On the basis of these three measures and the dwell id, an overall attention index was calculated which was defined as the product of the eye measures and their dwell id. The latter is important for the calculation of the reading history in the next step. Expresses formula the calculation is

\[ \text{attention index}_i = \text{log}(\text{dwell time}_i) \times \text{log}(\text{no. of fixations}_i) \times (\text{re-fixation}_i + 1) \times \text{dwell id}_i, \]

where \(i\) is \(\in 1, \ldots, n\) and \(n\) is the total number of dwell ids. The log transformation de-emphasizes large values. The attention index is shown in Figure 2.1D.

Figure 2.1: Eye data and reading history.

The attention index was then used to calculate an indicator of the reading history using the cumulative sum of the attention index from the first dwell id to the current dwell id divided over the dwell id

\[ \text{reading history}_k = \frac{\sum_{i=1}^{k} \text{attention index}_i}{\text{dwell id}_k}, \quad \text{for } k \in 1, \ldots, n, \]

where \(i\) is \(\in 1, \ldots, n\) and \(n\) is the total number of dwell ids. The cumulative sum captures how information is being accumulated and dividing the cumulative sum of dwell id allows the function to decrease to capture memory decay.

Finally the reading history index was normalised by dividing it over the maximum value in the current reading history

\[ \text{reading history}'_i = \frac{\text{reading hisotry}_i}{\max(\text{reading history})}, \]

where \(i\) is \(\in 1, \ldots, n\) and \(n\) is the total number of dwell ids. This normalisation was applied separately for each source (tab) in order to avoid a numeric bias towards EDUs in sources where less EDUs were fixated so far. The normalised reading-history index is shown in Figure 2.1E.

Figure 2.1 summarizes the data from the expert writer who was asked to first read and then summarise paragraphs 4-6. Attention to the target paragraph is shown in black individually for each of the three corresponding EDU. All other paragraphs were grouped in triplets. The increase in reading history for large dwell ids shows when the participants started reading for summary. There is also a small increase in re-reading for the EDU immediately proceeding the target section which may be deliberate or due to imprecision the eye-tracking data. The latter is likely to for the early increase that happened simultaneously to the increase in looks to the target paragraphs.

3 Comparing reading histories

A comparison with all reading histories from four expert writers can be found in Figure 3.1.

From these plots it can be seen that the participants in the right-hand panels dedicated more time re-reading the target EDUs. The participant in the top-left panel dedicated less time to re-reading the target EDUs but paid more attention to the target EDUs when encountering them the first time. The participant in the bottom-left panel did neither pay more attention to the target EDUs when reading them the first time, nor did they dedicate more time re-reading these paragraphs at the end of the session.

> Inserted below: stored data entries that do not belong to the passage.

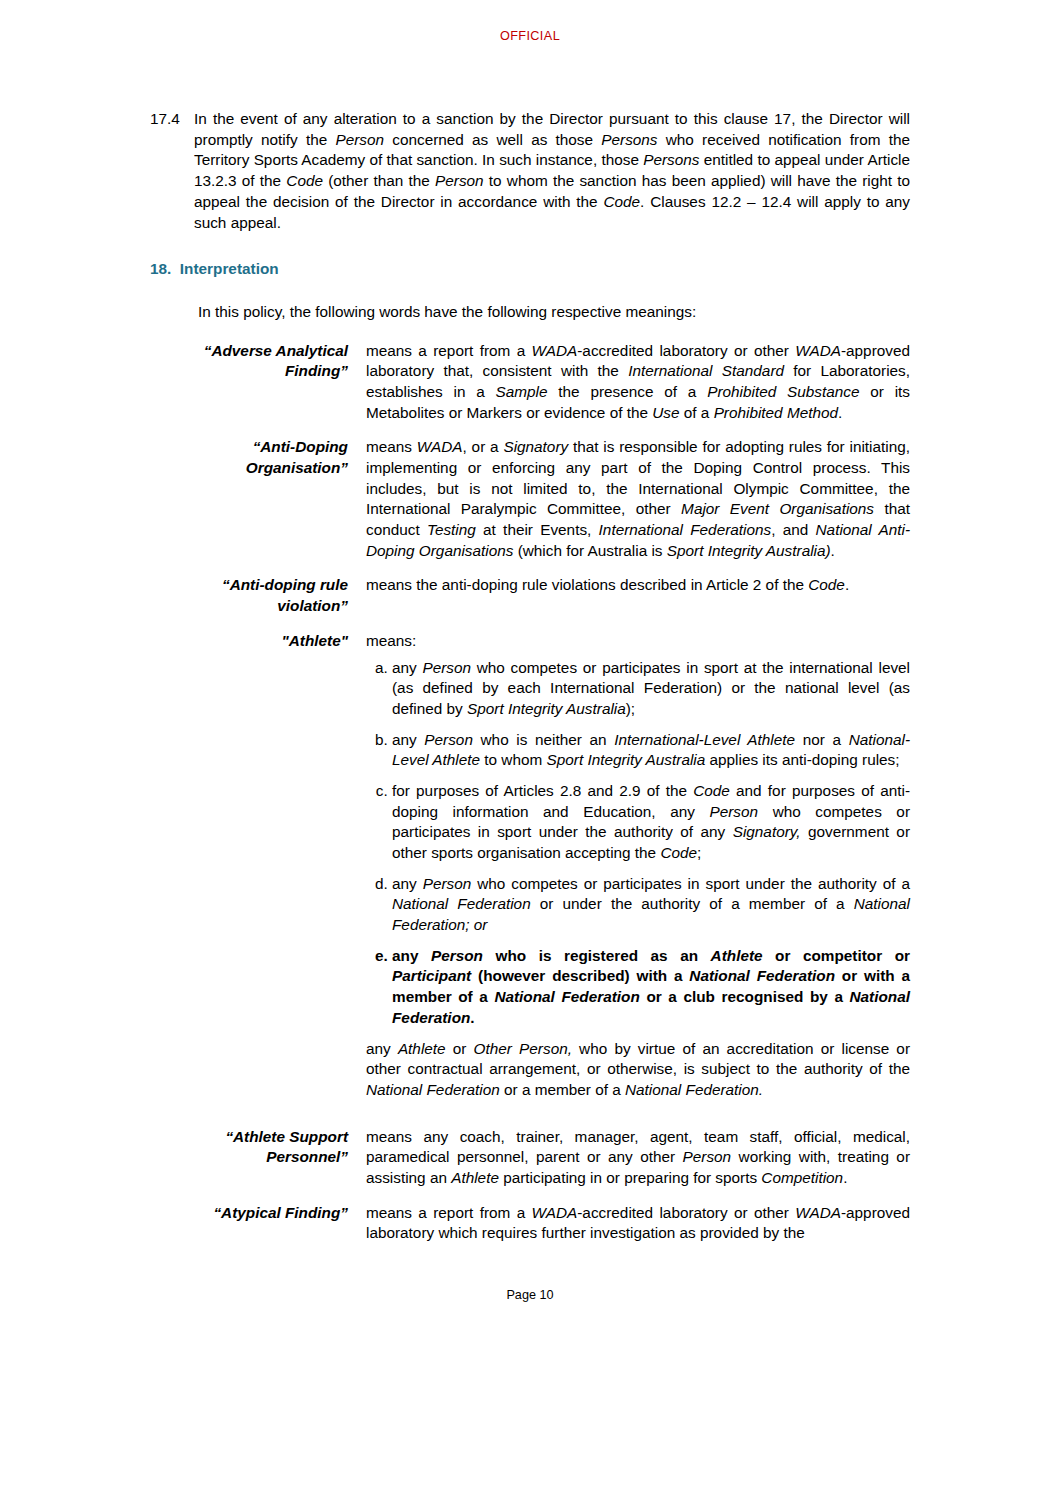OFFICIAL
17.4
In the event of any alteration to a sanction by the Director pursuant to this clause 17, the Director will promptly notify the Person concerned as well as those Persons who received notification from the Territory Sports Academy of that sanction. In such instance, those Persons entitled to appeal under Article 13.2.3 of the Code (other than the Person to whom the sanction has been applied) will have the right to appeal the decision of the Director in accordance with the Code. Clauses 12.2 – 12.4 will apply to any such appeal.
18. Interpretation
In this policy, the following words have the following respective meanings:
| “Adverse Analytical Finding” | means a report from a WADA -accredited laboratory or other WADA -approved laboratory that, consistent with the International Standard for Laboratories, establishes in a Sample the presence of a Prohibited Substance or its Metabolites or Markers or evidence of the Use of a Prohibited Method . |
| “Anti-Doping Organisation” | means WADA , or a Signatory that is responsible for adopting rules for initiating, implementing or enforcing any part of the Doping Control process. This includes, but is not limited to, the International Olympic Committee, the International Paralympic Committee, other Major Event Organisations that conduct Testing at their Events, International Federations , and National Anti-Doping Organisations (which for Australia is Sport Integrity Australia) . |
| “Anti-doping rule violation” | means the anti-doping rule violations described in Article 2 of the Code . |
| " Athlete " | means: any Person who competes or participates in sport at the international level (as defined by each International Federation) or the national level (as defined by Sport Integrity Australia ); any Person who is neither an International-Level Athlete nor a National-Level Athlete to whom Sport Integrity Australia applies its anti-doping rules; for purposes of Articles 2.8 and 2.9 of the Code and for purposes of anti-doping information and Education, any Person who competes or participates in sport under the authority of any Signatory, government or other sports organisation accepting the Code ; any Person who competes or participates in sport under the authority of a National Federation or under the authority of a member of a National Federation; or any Person who is registered as an Athlete or competitor or Participant (however described) with a National Federation or with a member of a National Federation or a club recognised by a National Federation . any Athlete or Other Person, who by virtue of an accreditation or license or other contractual arrangement, or otherwise, is subject to the authority of the National Federation or a member of a National Federation. |
| “Athlete Support Personnel” | means any coach, trainer, manager, agent, team staff, official, medical, paramedical personnel, parent or any other Person working with, treating or assisting an Athlete participating in or preparing for sports Competition . |
| “Atypical Finding” | means a report from a WADA -accredited laboratory or other WADA -approved laboratory which requires further investigation as provided by the |
Page 10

Figure 3.1: Reading-history comparison. Each line represents an EDU and the extent to which it is active in the mental reading history.

4 Notes

Decay is represented continuously depending on dwell id. Dwell ids are not equally long though this is captured by including the dwell time.
Decay might be faster when more EDUs were read before because of memory interference but this isn’t captured in this model.
Decay is more rapid when un-logging the number of fixations.
How do we know that this model has cognitive validity?
We could compare the reading history for our expert writers and the data from novice writers.